A number of Iraqi security forces have been killed in an airstrike carried out by US-led coalition forces near a US airbase, Iraqi officials say, adding that the victims were ‘mistaken’ for militants.
The incident took place in the town of al-Baghdadi, 170km north-west of Baghdad. The town hosts Al Asad Airbase, operated by US and Iraqi forces.
There have been conflicting report about the exact number of Iraqi fatalities in the airstrike. Reuters cited Iraqi officials who spoke of at least 11 dead, including 10 members of the Iraqi security forces and a local official.
AFP, however, cited an anonymous provincial official who confirmed 8 casualties.
“Eight people — a senior intelligence official, five policemen and a woman — were killed by a US strike on the center of Al Baghdadi,” the official said, adding that at least 20 people, including the town’s police chief, were injured.
According to Iraq’s Joint Operations Command (JOC), it had ordered a raid in the town, and once the raid took place, Iraqi troops were mistaken for terrorists by other troops who called in a coalition airstrike as cited by AFP.
For his part, a US-led international coalition spokesman, Colonel Ryan Dillon, said all coalition airstrikes are performed at the request of the Iraqi security forces.
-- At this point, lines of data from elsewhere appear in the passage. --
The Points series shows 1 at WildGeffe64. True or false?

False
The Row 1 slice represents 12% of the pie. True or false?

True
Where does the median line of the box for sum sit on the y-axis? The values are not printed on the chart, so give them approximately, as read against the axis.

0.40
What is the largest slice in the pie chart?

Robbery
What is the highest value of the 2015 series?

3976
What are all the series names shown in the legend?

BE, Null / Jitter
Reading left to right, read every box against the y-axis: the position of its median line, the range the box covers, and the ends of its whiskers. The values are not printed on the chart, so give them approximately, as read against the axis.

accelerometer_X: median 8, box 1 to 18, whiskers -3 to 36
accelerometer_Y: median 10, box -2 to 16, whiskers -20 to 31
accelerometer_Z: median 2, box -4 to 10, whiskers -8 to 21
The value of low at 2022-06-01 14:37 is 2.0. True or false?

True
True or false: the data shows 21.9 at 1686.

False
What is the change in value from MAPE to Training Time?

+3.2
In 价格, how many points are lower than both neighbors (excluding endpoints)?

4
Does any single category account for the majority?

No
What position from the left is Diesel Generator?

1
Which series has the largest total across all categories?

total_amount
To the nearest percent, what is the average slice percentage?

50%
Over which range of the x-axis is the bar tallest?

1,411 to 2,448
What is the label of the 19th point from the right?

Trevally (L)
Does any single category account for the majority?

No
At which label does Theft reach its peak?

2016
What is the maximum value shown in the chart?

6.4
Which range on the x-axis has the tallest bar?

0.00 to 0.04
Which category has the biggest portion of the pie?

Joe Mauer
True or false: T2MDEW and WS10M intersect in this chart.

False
The US-led coalition has been repeatedly accused by human rights groups of using excessive airstrikes, sometimes targeting friendly forces and failing to protect civilians.
In July 2017 Amnesty International said both Iraqi and coalition forces “failed to take adequate measures to protect civilians, instead subjecting them to a terrifying barrage of fire from weapons that should never be used in densely populated civilian areas.”